##### Data
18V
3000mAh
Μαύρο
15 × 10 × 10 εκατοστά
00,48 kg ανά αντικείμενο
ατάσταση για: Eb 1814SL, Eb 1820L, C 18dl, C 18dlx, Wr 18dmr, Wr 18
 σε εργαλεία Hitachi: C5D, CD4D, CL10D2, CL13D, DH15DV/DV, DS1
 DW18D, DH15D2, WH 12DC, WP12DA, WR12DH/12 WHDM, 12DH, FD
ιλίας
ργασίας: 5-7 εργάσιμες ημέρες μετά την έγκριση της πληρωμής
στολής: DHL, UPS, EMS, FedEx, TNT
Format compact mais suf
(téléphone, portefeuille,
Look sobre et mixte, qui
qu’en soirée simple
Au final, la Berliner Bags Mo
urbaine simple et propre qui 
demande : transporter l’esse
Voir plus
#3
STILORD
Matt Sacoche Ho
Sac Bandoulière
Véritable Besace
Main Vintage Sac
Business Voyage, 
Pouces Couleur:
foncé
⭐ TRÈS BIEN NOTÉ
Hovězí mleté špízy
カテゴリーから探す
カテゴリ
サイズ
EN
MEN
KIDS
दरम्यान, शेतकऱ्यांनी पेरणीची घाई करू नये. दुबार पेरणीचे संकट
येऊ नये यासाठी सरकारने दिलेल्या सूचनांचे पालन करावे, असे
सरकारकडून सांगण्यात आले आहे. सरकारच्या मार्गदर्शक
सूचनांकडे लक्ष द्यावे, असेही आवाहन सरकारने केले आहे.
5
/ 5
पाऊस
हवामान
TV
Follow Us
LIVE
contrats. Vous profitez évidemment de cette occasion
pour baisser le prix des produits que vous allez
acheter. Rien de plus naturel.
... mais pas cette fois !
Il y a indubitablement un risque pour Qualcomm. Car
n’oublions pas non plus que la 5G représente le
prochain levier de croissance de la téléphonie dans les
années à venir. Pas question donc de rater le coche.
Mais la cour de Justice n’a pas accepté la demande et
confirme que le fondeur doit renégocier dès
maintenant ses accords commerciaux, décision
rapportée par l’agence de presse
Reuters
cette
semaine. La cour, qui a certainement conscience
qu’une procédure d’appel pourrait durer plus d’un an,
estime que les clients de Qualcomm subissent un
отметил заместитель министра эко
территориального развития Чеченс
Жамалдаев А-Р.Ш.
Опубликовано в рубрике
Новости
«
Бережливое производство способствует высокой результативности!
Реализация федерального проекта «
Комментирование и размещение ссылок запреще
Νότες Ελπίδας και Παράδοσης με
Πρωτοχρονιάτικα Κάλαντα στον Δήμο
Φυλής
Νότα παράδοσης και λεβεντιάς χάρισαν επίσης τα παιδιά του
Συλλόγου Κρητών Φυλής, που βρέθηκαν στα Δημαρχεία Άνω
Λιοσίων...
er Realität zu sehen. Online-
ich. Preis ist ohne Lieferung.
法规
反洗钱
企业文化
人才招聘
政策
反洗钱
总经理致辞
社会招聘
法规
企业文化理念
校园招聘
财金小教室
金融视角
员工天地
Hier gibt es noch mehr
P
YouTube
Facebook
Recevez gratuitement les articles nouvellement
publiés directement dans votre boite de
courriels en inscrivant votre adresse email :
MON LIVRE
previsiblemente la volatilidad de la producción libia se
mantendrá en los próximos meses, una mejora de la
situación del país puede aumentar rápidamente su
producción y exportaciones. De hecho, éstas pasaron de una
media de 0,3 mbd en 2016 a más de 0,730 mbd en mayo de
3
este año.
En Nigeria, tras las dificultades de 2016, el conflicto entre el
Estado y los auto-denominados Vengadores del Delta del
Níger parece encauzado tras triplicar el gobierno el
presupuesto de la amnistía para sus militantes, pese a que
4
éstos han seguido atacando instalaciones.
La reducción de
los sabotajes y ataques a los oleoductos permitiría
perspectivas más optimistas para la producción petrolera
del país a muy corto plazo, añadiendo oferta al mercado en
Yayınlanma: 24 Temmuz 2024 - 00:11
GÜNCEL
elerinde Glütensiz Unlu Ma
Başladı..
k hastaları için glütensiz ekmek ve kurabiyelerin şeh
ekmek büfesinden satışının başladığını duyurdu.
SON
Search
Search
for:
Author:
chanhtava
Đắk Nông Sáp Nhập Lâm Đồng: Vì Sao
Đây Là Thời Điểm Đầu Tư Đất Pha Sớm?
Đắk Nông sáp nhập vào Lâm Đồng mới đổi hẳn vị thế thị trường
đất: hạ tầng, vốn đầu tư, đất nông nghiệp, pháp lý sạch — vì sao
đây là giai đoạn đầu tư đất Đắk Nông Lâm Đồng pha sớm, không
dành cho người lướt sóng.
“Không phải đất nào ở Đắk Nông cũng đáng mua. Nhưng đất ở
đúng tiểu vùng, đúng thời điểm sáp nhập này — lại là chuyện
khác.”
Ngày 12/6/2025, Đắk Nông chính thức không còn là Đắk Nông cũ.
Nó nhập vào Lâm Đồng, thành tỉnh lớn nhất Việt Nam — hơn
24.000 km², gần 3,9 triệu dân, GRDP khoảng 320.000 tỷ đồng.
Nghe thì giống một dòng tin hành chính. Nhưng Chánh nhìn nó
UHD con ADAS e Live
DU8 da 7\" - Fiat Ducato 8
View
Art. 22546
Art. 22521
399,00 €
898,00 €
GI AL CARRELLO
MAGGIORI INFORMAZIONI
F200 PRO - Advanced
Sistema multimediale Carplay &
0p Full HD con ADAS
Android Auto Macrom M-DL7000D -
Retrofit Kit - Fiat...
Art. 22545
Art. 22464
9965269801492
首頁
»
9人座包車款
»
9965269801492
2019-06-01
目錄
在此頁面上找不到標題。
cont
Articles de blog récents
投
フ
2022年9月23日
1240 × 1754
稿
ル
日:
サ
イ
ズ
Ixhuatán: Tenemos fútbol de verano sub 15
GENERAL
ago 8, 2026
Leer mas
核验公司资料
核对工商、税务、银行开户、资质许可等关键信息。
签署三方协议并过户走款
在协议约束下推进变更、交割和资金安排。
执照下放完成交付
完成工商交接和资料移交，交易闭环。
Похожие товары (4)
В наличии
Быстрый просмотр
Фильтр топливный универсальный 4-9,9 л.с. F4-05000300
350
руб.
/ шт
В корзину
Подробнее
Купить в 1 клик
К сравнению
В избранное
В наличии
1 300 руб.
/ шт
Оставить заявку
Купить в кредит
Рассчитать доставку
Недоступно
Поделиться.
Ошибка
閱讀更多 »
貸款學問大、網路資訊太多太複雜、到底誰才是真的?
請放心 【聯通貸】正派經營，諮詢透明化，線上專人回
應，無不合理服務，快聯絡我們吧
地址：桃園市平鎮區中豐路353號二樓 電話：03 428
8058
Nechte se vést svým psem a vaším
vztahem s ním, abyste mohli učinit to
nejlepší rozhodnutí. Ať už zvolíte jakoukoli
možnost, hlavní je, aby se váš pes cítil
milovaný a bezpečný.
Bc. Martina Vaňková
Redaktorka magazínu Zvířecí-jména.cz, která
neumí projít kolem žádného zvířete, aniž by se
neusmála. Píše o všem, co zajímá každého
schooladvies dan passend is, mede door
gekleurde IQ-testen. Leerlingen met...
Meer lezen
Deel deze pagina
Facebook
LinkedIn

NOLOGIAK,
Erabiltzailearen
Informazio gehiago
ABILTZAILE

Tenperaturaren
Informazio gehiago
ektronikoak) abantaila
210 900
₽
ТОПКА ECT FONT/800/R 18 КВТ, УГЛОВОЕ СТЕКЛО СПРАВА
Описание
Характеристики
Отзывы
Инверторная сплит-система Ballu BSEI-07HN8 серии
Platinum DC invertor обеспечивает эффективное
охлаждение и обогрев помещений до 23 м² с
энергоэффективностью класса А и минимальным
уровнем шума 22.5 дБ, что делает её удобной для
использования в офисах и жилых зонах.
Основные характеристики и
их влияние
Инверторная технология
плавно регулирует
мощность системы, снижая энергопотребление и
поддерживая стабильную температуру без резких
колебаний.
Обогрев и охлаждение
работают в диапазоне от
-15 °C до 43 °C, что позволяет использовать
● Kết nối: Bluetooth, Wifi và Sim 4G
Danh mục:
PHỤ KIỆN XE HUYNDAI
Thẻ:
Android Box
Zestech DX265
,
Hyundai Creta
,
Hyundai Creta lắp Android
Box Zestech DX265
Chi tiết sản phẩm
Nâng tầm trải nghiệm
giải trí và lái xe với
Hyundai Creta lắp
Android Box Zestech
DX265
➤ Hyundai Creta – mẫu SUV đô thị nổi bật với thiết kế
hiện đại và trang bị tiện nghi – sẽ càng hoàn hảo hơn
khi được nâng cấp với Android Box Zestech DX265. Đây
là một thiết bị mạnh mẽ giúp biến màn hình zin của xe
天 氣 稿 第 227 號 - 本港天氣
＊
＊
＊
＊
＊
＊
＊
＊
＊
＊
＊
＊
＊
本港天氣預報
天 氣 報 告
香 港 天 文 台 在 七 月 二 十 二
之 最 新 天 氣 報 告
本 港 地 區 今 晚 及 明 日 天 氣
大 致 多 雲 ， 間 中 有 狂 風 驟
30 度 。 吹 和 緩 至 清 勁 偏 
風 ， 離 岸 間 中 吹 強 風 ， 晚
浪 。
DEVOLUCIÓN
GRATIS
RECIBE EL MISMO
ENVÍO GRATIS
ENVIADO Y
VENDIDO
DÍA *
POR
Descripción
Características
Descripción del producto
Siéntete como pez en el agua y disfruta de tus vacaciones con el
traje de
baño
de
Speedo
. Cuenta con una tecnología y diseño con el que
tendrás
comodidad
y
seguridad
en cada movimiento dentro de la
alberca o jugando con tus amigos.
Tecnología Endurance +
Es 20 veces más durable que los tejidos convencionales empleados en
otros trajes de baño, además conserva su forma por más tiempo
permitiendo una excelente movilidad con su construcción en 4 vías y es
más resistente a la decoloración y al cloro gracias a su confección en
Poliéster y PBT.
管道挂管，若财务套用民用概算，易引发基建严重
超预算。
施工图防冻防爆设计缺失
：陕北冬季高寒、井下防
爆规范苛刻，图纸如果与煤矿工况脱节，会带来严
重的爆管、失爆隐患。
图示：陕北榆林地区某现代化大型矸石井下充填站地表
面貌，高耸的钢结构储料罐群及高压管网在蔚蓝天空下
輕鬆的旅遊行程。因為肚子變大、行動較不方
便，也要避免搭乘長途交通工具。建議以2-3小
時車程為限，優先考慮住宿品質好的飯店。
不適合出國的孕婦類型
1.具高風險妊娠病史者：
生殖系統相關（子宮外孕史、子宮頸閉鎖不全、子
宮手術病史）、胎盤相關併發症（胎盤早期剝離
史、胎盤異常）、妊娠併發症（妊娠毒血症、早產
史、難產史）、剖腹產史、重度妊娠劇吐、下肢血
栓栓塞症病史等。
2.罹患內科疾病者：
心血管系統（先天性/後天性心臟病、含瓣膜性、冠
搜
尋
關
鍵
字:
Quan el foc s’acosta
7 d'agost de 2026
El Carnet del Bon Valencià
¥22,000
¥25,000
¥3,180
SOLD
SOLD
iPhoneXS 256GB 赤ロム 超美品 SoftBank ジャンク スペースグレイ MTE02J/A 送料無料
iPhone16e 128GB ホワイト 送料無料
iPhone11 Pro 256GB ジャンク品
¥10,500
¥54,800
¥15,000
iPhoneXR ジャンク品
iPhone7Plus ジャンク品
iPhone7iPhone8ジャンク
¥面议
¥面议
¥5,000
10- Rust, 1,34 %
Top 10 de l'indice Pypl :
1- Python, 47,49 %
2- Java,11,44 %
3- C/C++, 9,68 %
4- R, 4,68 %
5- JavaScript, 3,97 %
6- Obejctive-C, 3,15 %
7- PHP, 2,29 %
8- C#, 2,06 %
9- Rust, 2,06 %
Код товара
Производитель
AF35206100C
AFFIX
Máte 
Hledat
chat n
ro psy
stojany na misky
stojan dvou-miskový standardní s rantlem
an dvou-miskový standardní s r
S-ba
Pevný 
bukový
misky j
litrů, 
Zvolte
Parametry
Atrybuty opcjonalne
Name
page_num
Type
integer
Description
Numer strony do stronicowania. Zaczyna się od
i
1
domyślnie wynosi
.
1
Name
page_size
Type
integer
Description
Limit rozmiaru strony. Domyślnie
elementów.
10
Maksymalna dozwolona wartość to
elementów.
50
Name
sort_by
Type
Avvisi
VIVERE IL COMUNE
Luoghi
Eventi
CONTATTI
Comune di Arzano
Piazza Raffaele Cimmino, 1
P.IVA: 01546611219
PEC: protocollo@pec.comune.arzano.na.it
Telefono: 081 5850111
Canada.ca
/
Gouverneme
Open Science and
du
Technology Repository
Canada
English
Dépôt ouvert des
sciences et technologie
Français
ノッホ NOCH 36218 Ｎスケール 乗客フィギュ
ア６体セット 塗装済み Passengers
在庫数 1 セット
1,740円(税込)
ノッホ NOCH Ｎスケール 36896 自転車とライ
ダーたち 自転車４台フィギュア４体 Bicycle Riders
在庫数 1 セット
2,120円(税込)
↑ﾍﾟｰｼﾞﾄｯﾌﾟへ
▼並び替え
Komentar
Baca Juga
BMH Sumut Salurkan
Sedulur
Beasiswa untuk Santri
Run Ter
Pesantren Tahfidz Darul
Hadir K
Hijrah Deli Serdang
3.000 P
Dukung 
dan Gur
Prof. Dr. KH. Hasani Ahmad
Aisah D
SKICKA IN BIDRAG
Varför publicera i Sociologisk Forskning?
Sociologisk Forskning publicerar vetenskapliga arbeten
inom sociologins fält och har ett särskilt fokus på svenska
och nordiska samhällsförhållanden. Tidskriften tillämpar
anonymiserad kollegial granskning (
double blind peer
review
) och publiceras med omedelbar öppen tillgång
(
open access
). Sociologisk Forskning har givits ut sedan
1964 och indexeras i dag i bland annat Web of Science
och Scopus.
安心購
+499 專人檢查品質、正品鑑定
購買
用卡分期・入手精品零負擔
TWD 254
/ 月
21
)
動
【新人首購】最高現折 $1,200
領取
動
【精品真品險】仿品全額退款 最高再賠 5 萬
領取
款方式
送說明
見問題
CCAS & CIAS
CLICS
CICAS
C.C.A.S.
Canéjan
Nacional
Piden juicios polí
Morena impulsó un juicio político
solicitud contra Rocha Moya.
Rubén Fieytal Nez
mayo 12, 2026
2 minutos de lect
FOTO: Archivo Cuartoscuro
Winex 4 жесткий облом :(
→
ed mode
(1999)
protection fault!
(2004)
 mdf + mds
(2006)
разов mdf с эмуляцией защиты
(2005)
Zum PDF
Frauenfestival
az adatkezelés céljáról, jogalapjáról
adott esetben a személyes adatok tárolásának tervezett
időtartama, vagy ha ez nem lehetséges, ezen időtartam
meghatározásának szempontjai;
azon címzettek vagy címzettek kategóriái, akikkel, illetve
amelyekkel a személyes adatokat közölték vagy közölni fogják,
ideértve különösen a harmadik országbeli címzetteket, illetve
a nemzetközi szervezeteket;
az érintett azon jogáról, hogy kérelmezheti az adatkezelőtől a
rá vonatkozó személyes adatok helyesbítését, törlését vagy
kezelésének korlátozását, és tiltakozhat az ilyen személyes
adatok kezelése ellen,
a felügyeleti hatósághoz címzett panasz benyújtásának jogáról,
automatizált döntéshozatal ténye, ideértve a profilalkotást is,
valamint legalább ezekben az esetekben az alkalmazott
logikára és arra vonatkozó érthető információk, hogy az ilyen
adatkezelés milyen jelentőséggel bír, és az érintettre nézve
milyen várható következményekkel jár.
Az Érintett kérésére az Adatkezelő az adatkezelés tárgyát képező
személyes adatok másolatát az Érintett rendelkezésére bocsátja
##########
*Directions for this task*: Please count the lines in the data above that contain the string "jogáról", matching case exactly, and reply with the number alone.

*Result*: 2